Stored entries:

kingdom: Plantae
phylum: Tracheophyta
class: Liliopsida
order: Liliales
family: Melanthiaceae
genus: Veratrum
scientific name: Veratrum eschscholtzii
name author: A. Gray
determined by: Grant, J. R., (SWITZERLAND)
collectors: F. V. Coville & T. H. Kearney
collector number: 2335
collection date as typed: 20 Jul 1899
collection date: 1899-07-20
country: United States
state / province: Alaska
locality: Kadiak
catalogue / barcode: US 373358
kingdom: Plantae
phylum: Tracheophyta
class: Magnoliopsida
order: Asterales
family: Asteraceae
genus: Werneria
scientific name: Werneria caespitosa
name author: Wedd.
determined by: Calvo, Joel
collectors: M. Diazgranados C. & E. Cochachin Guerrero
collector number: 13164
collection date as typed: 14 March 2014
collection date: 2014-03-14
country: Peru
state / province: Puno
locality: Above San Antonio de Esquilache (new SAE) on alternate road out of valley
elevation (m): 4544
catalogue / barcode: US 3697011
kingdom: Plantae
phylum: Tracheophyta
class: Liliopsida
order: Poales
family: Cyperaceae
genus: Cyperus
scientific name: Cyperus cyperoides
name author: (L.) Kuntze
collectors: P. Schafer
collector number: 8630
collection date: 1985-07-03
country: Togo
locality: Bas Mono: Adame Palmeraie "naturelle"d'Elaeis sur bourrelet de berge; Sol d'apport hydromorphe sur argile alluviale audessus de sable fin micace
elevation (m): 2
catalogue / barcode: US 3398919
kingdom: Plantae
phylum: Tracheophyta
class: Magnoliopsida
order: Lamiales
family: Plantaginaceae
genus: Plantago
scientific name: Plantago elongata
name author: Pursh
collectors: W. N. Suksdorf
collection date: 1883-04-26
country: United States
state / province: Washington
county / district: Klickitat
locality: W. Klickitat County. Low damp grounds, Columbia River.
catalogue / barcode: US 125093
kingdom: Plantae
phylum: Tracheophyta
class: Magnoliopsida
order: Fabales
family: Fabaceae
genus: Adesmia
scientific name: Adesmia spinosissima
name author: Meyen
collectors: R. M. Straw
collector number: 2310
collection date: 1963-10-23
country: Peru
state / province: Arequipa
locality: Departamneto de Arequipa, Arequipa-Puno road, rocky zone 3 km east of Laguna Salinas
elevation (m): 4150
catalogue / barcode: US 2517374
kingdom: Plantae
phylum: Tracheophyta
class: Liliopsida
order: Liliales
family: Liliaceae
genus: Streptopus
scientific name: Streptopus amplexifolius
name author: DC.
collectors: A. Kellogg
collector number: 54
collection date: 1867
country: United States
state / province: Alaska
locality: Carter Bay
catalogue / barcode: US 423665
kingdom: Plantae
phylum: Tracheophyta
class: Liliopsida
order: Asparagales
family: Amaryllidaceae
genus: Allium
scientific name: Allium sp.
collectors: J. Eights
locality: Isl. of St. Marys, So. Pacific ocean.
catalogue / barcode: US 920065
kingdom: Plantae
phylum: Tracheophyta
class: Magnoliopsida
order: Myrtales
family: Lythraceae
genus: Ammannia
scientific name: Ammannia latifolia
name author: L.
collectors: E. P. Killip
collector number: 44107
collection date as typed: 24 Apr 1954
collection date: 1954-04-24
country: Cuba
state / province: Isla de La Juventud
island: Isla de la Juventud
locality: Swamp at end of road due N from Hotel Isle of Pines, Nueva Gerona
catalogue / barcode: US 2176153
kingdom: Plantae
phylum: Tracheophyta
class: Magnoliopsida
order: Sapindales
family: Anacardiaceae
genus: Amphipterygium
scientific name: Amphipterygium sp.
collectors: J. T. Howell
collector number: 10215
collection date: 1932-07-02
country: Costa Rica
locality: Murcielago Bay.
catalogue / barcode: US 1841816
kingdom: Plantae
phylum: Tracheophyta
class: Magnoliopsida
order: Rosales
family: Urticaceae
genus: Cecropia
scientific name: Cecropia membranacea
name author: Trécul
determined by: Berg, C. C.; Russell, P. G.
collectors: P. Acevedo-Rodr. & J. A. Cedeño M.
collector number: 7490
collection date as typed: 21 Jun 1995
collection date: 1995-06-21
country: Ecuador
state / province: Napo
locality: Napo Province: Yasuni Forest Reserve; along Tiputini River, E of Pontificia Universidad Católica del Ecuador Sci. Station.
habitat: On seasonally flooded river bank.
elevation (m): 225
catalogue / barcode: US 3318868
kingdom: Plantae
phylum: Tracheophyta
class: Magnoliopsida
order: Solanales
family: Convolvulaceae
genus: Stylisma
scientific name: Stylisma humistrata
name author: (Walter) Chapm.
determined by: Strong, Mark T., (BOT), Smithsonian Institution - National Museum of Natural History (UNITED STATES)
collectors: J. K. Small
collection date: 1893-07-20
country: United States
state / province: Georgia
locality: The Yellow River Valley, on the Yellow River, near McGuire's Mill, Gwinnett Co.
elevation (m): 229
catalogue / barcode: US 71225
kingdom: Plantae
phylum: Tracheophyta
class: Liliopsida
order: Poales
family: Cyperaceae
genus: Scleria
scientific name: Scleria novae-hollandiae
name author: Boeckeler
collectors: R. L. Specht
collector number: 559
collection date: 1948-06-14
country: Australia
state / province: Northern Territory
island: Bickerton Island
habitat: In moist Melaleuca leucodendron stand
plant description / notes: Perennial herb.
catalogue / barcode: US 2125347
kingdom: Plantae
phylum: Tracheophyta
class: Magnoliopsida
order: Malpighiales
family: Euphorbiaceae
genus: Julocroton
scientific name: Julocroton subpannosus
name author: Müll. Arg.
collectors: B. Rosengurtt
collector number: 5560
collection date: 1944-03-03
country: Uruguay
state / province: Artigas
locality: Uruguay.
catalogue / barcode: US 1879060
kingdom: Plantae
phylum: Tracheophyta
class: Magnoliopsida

## [PROBLEM STATEMENT]
Quote every line of the records above word for word, from the first record through the last.

## [RESULT OF THIS EXERCISE]
kingdom: Plantae
phylum: Tracheophyta
class: Liliopsida
order: Liliales
family: Melanthiaceae
genus: Veratrum
scientific name: Veratrum eschscholtzii
name author: A. Gray
determined by: Grant, J. R., (SWITZERLAND)
collectors: F. V. Coville & T. H. Kearney
collector number: 2335
collection date as typed: 20 Jul 1899
collection date: 1899-07-20
country: United States
state / province: Alaska
locality: Kadiak
catalogue / barcode: US 373358
kingdom: Plantae
phylum: Tracheophyta
class: Magnoliopsida
order: Asterales
family: Asteraceae
genus: Werneria
scientific name: Werneria caespitosa
name author: Wedd.
determined by: Calvo, Joel
collectors: M. Diazgranados C. & E. Cochachin Guerrero
collector number: 13164
collection date as typed: 14 March 2014
collection date: 2014-03-14
country: Peru
state / province: Puno
locality: Above San Antonio de Esquilache (new SAE) on alternate road out of valley
elevation (m): 4544
catalogue / barcode: US 3697011
kingdom: Plantae
phylum: Tracheophyta
class: Liliopsida
order: Poales
family: Cyperaceae
genus: Cyperus
scientific name: Cyperus cyperoides
name author: (L.) Kuntze
collectors: P. Schafer
collector number: 8630
collection date: 1985-07-03
country: Togo
locality: Bas Mono: Adame Palmeraie "naturelle"d'Elaeis sur bourrelet de berge; Sol d'apport hydromorphe sur argile alluviale audessus de sable fin micace
elevation (m): 2
catalogue / barcode: US 3398919
kingdom: Plantae
phylum: Tracheophyta
class: Magnoliopsida
order: Lamiales
family: Plantaginaceae
genus: Plantago
scientific name: Plantago elongata
name author: Pursh
collectors: W. N. Suksdorf
collection date: 1883-04-26
country: United States
state / province: Washington
county / district: Klickitat
locality: W. Klickitat County. Low damp grounds, Columbia River.
catalogue / barcode: US 125093
kingdom: Plantae
phylum: Tracheophyta
class: Magnoliopsida
order: Fabales
family: Fabaceae
genus: Adesmia
scientific name: Adesmia spinosissima
name author: Meyen
collectors: R. M. Straw
collector number: 2310
collection date: 1963-10-23
country: Peru
state / province: Arequipa
locality: Departamneto de Arequipa, Arequipa-Puno road, rocky zone 3 km east of Laguna Salinas
elevation (m): 4150
catalogue / barcode: US 2517374
kingdom: Plantae
phylum: Tracheophyta
class: Liliopsida
order: Liliales
family: Liliaceae
genus: Streptopus
scientific name: Streptopus amplexifolius
name author: DC.
collectors: A. Kellogg
collector number: 54
collection date: 1867
country: United States
state / province: Alaska
locality: Carter Bay
catalogue / barcode: US 423665
kingdom: Plantae
phylum: Tracheophyta
class: Liliopsida
order: Asparagales
family: Amaryllidaceae
genus: Allium
scientific name: Allium sp.
collectors: J. Eights
locality: Isl. of St. Marys, So. Pacific ocean.
catalogue / barcode: US 920065
kingdom: Plantae
phylum: Tracheophyta
class: Magnoliopsida
order: Myrtales
family: Lythraceae
genus: Ammannia
scientific name: Ammannia latifolia
name author: L.
collectors: E. P. Killip
collector number: 44107
collection date as typed: 24 Apr 1954
collection date: 1954-04-24
country: Cuba
state / province: Isla de La Juventud
island: Isla de la Juventud
locality: Swamp at end of road due N from Hotel Isle of Pines, Nueva Gerona
catalogue / barcode: US 2176153
kingdom: Plantae
phylum: Tracheophyta
class: Magnoliopsida
order: Sapindales
family: Anacardiaceae
genus: Amphipterygium
scientific name: Amphipterygium sp.
collectors: J. T. Howell
collector number: 10215
collection date: 1932-07-02
country: Costa Rica
locality: Murcielago Bay.
catalogue / barcode: US 1841816
kingdom: Plantae
phylum: Tracheophyta
class: Magnoliopsida
order: Rosales
family: Urticaceae
genus: Cecropia
scientific name: Cecropia membranacea
name author: Trécul
determined by: Berg, C. C.; Russell, P. G.
collectors: P. Acevedo-Rodr. & J. A. Cedeño M.
collector number: 7490
collection date as typed: 21 Jun 1995
collection date: 1995-06-21
country: Ecuador
state / province: Napo
locality: Napo Province: Yasuni Forest Reserve; along Tiputini River, E of Pontificia Universidad Católica del Ecuador Sci. Station.
habitat: On seasonally flooded river bank.
elevation (m): 225
catalogue / barcode: US 3318868
kingdom: Plantae
phylum: Tracheophyta
class: Magnoliopsida
order: Solanales
family: Convolvulaceae
genus: Stylisma
scientific name: Stylisma humistrata
name author: (Walter) Chapm.
determined by: Strong, Mark T., (BOT), Smithsonian Institution - National Museum of Natural History (UNITED STATES)
collectors: J. K. Small
collection date: 1893-07-20
country: United States
state / province: Georgia
locality: The Yellow River Valley, on the Yellow River, near McGuire's Mill, Gwinnett Co.
elevation (m): 229
catalogue / barcode: US 71225
kingdom: Plantae
phylum: Tracheophyta
class: Liliopsida
order: Poales
family: Cyperaceae
genus: Scleria
scientific name: Scleria novae-hollandiae
name author: Boeckeler
collectors: R. L. Specht
collector number: 559
collection date: 1948-06-14
country: Australia
state / province: Northern Territory
island: Bickerton Island
habitat: In moist Melaleuca leucodendron stand
plant description / notes: Perennial herb.
catalogue / barcode: US 2125347
kingdom: Plantae
phylum: Tracheophyta
class: Magnoliopsida
order: Malpighiales
family: Euphorbiaceae
genus: Julocroton
scientific name: Julocroton subpannosus
name author: Müll. Arg.
collectors: B. Rosengurtt
collector number: 5560
collection date: 1944-03-03
country: Uruguay
state / province: Artigas
locality: Uruguay.
catalogue / barcode: US 1879060
kingdom: Plantae
phylum: Tracheophyta
class: Magnoliopsida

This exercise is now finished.